++++ DATA EXCERPTS

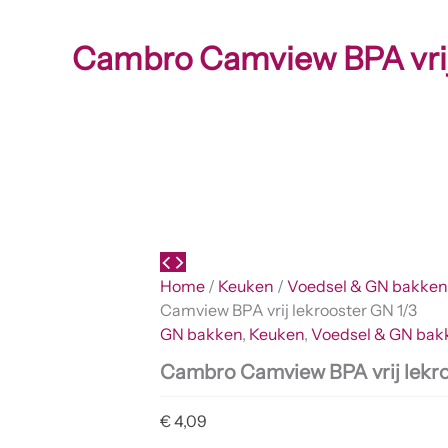
Cambro Camview BPA vrij 
Home
/
Keuken
/
Voedsel & GN bakken
Camview BPA vrij lekrooster GN 1/3
GN bakken
,
Keuken
,
Voedsel & GN bak
Cambro Camview BPA vrij lekro
€
4,09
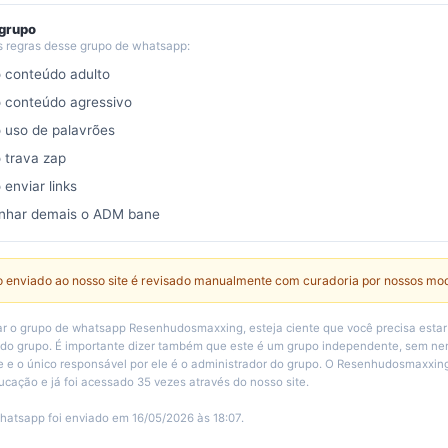
 grupo
s regras desse grupo de whatsapp:
o conteúdo adulto
o conteúdo agressivo
o uso de palavrões
o trava zap
 enviar links
nhar demais o ADM bane
 enviado ao nosso site é revisado manualmente com curadoria por nossos mo
r o grupo de whatsapp Resenhudosmaxxing, esteja ciente que você precisa esta
 do grupo. É importante dizer também que este é um grupo independente, sem n
e e o único responsável por ele é o administrador do grupo. O Resenhudosmaxxing
ucação e já foi acessado 35 vezes através do nosso site.
hatsapp foi enviado em 16/05/2026 às 18:07.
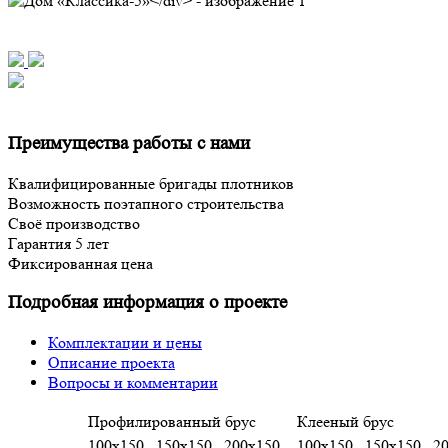
Преимущества работы с нами
Квалифицированные бригады плотников
Возможность поэтапного строительства
Своё производство
Гарантия 5 лет
Фиксированная цена
Подробная информация о проекте
Комплектации и цены
Описание проекта
Вопросы и комментарии
Профилированный брус
Клееный брус
100х150
150х150
200х150
100х150
150х150
2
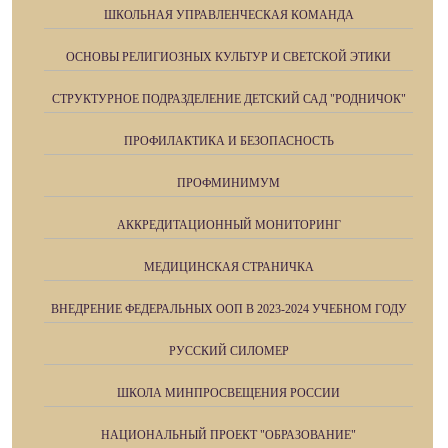
ШКОЛЬНАЯ УПРАВЛЕНЧЕСКАЯ КОМАНДА
ОСНОВЫ РЕЛИГИОЗНЫХ КУЛЬТУР И СВЕТСКОЙ ЭТИКИ
СТРУКТУРНОЕ ПОДРАЗДЕЛЕНИЕ ДЕТСКИЙ САД "РОДНИЧОК"
ПРОФИЛАКТИКА И БЕЗОПАСНОСТЬ
ПРОФМИНИМУМ
АККРЕДИТАЦИОННЫЙ МОНИТОРИНГ
МЕДИЦИНСКАЯ СТРАНИЧКА
ВНЕДРЕНИЕ ФЕДЕРАЛЬНЫХ ООП В 2023-2024 УЧЕБНОМ ГОДУ
РУССКИЙ СИЛОМЕР
ШКОЛА МИНПРОСВЕЩЕНИЯ РОССИИ
НАЦИОНАЛЬНЫЙ ПРОЕКТ "ОБРАЗОВАНИЕ"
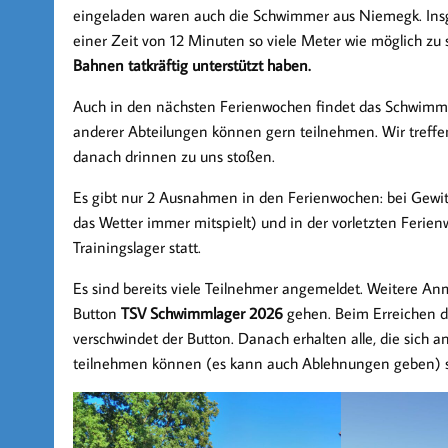
eingeladen waren auch die Schwimmer aus Niemegk. Insg
einer Zeit von 12 Minuten so viele Meter wie möglich zu 
Bahnen tatkräftig unterstützt haben.
Auch in den nächsten Ferienwochen findet das Schwimmt
anderer Abteilungen können gern teilnehmen. Wir treffen
danach drinnen zu uns stoßen.
Es gibt nur 2 Ausnahmen in den Ferienwochen: bei Gewitt
das Wetter immer mitspielt) und in der vorletzten Ferien
Trainingslager statt.
Es sind bereits viele Teilnehmer angemeldet. Weitere 
Button
TSV Schwimmlager 2026
gehen. Beim Erreichen de
verschwindet der Button. Danach erhalten alle, die sich 
teilnehmen können (es kann auch Ablehnungen geben) sow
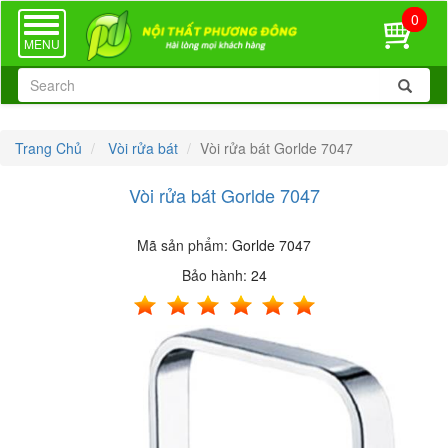
0
TOGGLE
NAVIGATION
MENU
Trang Chủ
Vòi rửa bát
Vòi rửa bát Gorlde 7047
Vòi rửa bát Gorlde 7047
Mã sản phẩm:
Gorlde 7047
Bảo hành:
24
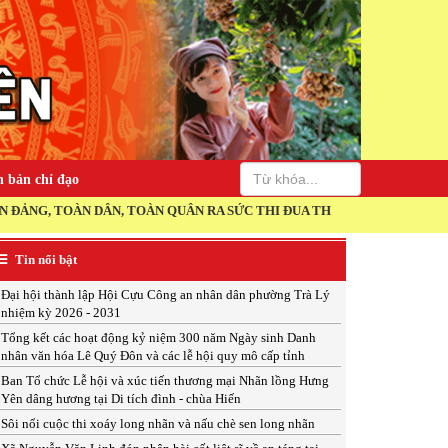
 bản chỉ đạo
ÀN DÂN, TOÀN QUÂN RA SỨC THI ĐUA THỰC HIỆN THẮNG LỢI NGHỊ QUY
Tin nổi bật
Đại hội thành lập Hội Cựu Công an nhân dân phường Trà Lý
nhiệm kỳ 2026 - 2031
Tổng kết các hoạt động kỷ niệm 300 năm Ngày sinh Danh
nhân văn hóa Lê Quý Đôn và các lễ hội quy mô cấp tỉnh
Ban Tổ chức Lễ hội và xúc tiến thương mại Nhãn lồng Hưng
Yên dâng hương tại Di tích đình - chùa Hiến
Sôi nổi cuộc thi xoáy long nhãn và nấu chè sen long nhãn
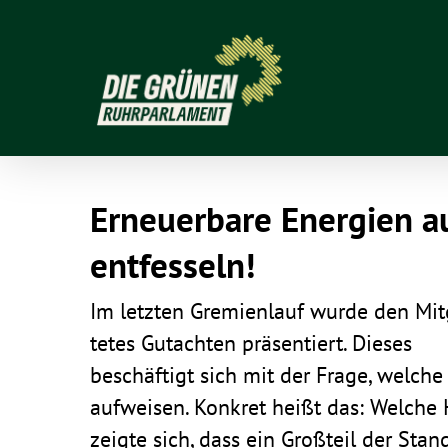
Erneu­er­bare Ener­gien 
entfesseln!
Im letzten Gremi­en­lauf wurde den Mitg
tetes Gutachten präsen­tiert. Dieses
beschäf­tigt sich mit der Frage, welche
Hit enter to search or ESC to clos
aufweisen. Konkret heißt das: Welche H
zeigte sich, dass ein Groß­teil der Stand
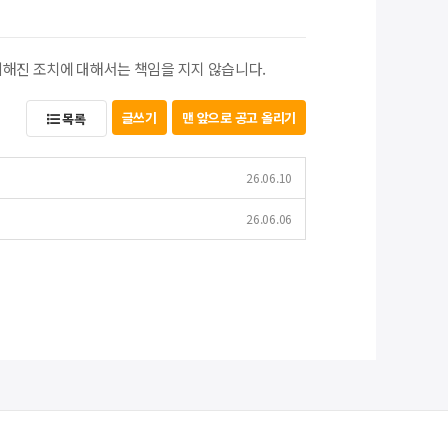
취해진 조치에 대해서는 책임을 지지 않습니다.
글쓰기
맨 앞으로 공고 올리기
목록
26.06.10
26.06.06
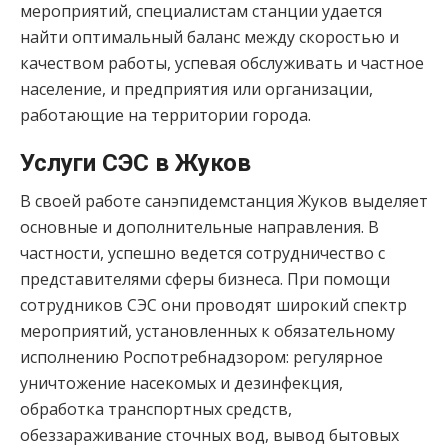
мероприятий, специалистам станции удается
найти оптимальный баланс между скоростью и
качеством работы, успевая обслуживать и частное
население, и предприятия или организации,
работающие на территории города.
Услуги СЭС в Жуков
В своей работе санэпидемстанция Жуков выделяет
основные и дополнительные направления. В
частности, успешно ведется сотрудничество с
представителями сферы бизнеса. При помощи
сотрудников СЭС они проводят широкий спектр
мероприятий, установленных к обязательному
исполнению Роспотребнадзором: регулярное
уничтожение насекомых и дезинфекция,
обработка транспортных средств,
обеззараживание сточных вод, вывод бытовых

++++++++

• _DIRECTIVE_: Starting from the records above, filter out all lines except those containing the word "Resenhudosmaxxing".

• _EXERCISE RESPONSE_:
r o grupo de whatsapp Resenhudosmaxxing, esteja ciente que você precisa esta
e e o único responsável por ele é o administrador do grupo. O Resenhudosmaxxing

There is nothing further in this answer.